Venezuela quake survivor pulled out alive after eight days on
Allan Madrigal, a paramedic with the Costa Rican Red Cross, told journalists at the site that Gil had “emerged just perfect” from the ordeal. Madrigal is the rescuer who heard Gil’s faint cries for help emerging from the rubble on Sunday. “It was an emotional moment,” he recalled, explaining that at first he had not…
Allan Madrigal, a paramedic with the Costa Rican Red Cross, told journalists at the site that Gil had “emerged just perfect” from the ordeal.
Madrigal is the rescuer who heard Gil’s faint cries for help emerging from the rubble on Sunday.
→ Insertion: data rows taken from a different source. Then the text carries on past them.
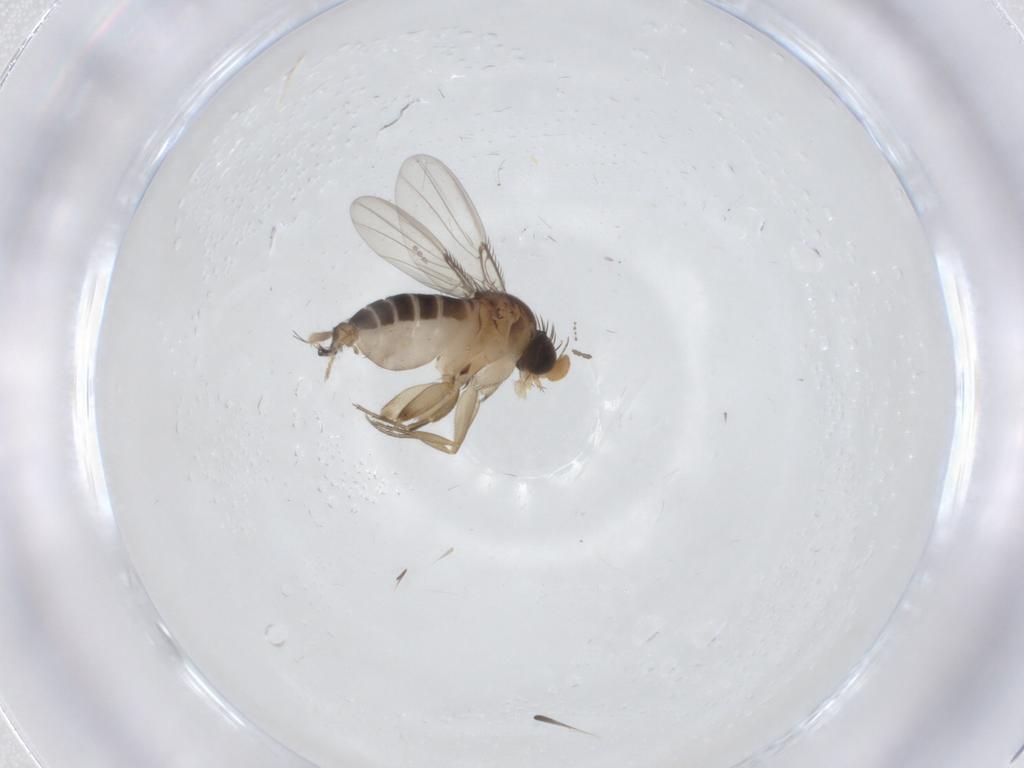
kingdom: Animalia
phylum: Arthropoda
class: Insecta
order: Diptera
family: Cecidomyiidae
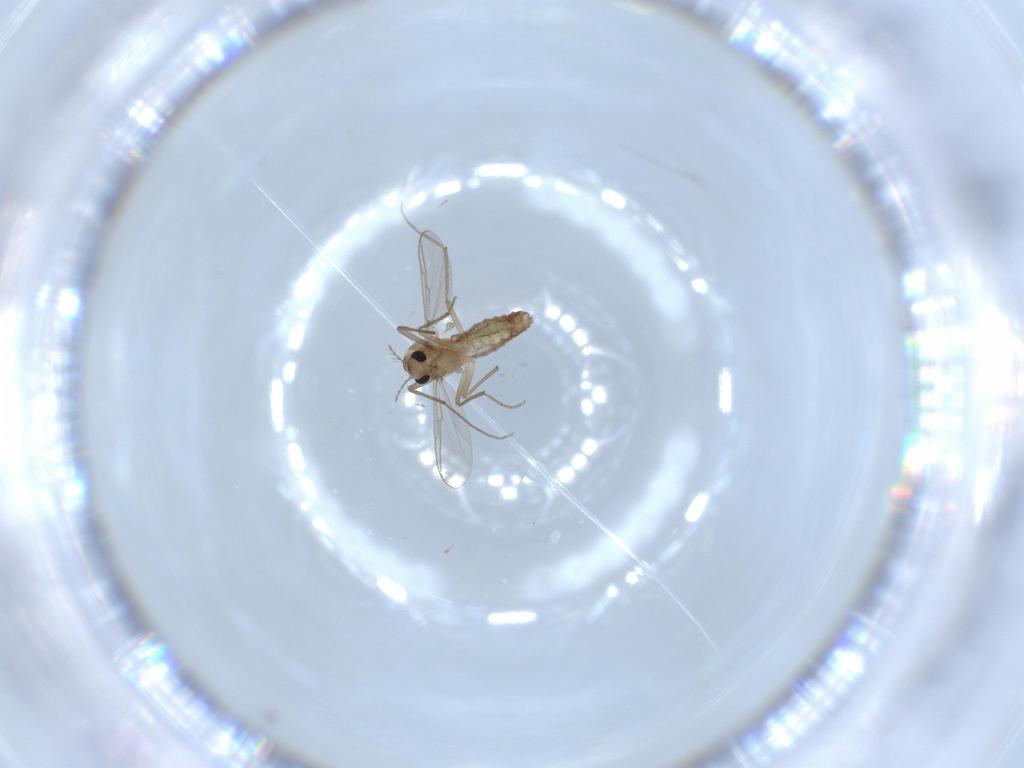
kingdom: Animalia
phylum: Arthropoda
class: Insecta
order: Diptera
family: Chironomidae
“It was an emotional moment,” he recalled, explaining that at first he had not trusted his own ears and asked a colleague to confirm that he “wasn’t just imagining it”.
From that moment on, rescuers raced to try and dig the security guard out.
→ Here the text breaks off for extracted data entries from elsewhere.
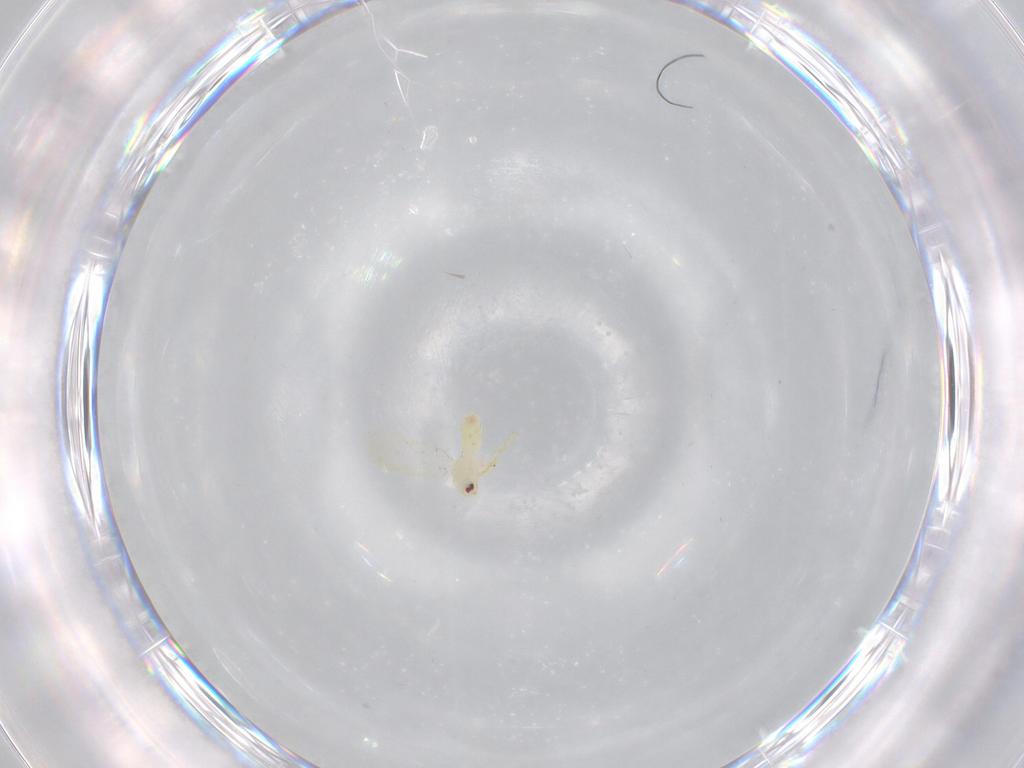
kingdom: Animalia
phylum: Arthropoda
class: Insecta
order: Hemiptera
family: Aleyrodidae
Gil had been on duty in a small concrete booth in the basement of the parking lot adjacent to the Galerias Playa Grande mall in Catia La Mar when the twin quakes struck.
It appears that the booth created a shell around him, protecting him from the 140 tonnes of rubble which collapsed around and on top of him.
“He has told us that he does not even have a crushed nail,” another Costa Rican Red Cross worker said shortly before Gil was pulled from the rubble.
Gil had been given water and medics had attached him to an intravenous drip while teams from Venezuela, Chile, Costa Rica, El Salvador, Mexico, Portugal and the United States worked to free him.
Parts of the access ducts rescuers built to reach him collapsed several times, highlighting the dangers the work posed to the rescuers as well as Gil.
Overnight, the search teams were finally able to establish visual contact with the survivor.
In footage recorded by a small camera inserted into the rubble where Gil was trapped, a Chilean firefighter could be heard asking him to turn his head towards the camera.